TASK PROMPT - Count the lines in the entries below that contain the string "Entered", treating uppercase and lowercase as different. Reply with only the number.

EXERCISE MATERIALS -
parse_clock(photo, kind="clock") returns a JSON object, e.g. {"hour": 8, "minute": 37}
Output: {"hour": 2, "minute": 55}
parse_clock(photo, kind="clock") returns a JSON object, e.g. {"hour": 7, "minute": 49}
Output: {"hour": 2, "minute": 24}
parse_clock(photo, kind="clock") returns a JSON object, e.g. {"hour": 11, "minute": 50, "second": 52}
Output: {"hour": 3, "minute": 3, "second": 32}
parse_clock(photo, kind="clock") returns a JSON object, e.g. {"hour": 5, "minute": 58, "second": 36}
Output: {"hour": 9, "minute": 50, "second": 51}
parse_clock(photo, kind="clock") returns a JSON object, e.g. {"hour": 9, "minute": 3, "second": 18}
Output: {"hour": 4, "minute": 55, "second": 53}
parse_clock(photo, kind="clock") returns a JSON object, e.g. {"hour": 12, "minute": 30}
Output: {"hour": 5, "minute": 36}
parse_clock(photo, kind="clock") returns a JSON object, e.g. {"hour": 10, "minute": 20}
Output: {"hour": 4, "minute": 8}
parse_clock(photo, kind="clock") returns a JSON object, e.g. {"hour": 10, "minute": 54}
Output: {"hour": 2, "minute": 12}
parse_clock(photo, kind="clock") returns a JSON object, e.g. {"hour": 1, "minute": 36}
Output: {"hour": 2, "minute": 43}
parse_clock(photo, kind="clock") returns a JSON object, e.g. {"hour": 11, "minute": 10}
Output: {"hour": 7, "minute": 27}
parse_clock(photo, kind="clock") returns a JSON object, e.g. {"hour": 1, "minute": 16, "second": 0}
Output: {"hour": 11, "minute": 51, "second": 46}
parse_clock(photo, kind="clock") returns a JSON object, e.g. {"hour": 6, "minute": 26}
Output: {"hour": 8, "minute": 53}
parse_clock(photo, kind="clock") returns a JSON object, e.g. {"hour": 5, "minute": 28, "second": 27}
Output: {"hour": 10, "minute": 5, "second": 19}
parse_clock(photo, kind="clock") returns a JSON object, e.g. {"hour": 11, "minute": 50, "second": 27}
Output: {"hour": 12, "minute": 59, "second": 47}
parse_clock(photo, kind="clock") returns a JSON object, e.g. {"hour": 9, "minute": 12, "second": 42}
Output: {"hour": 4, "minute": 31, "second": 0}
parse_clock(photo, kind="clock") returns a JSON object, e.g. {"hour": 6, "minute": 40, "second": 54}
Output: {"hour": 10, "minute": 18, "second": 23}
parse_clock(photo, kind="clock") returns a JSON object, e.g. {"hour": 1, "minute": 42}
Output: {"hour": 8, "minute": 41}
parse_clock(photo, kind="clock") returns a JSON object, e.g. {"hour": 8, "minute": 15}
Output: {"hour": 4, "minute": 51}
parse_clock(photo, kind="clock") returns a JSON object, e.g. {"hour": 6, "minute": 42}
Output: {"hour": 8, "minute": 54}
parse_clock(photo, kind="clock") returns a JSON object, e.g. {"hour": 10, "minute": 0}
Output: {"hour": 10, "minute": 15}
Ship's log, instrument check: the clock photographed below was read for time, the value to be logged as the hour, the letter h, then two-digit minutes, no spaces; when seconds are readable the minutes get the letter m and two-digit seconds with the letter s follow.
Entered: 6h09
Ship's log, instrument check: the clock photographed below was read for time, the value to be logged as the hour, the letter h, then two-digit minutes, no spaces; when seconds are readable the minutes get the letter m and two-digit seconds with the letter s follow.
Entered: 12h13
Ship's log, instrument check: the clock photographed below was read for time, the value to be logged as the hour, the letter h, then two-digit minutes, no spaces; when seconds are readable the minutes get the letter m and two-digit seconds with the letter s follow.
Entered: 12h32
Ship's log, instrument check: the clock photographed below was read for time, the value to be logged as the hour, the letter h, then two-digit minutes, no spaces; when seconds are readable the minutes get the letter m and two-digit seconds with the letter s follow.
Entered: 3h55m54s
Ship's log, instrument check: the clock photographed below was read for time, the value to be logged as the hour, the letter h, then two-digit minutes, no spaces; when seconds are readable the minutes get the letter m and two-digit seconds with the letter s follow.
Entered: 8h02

THE COMPLETED TASK - 5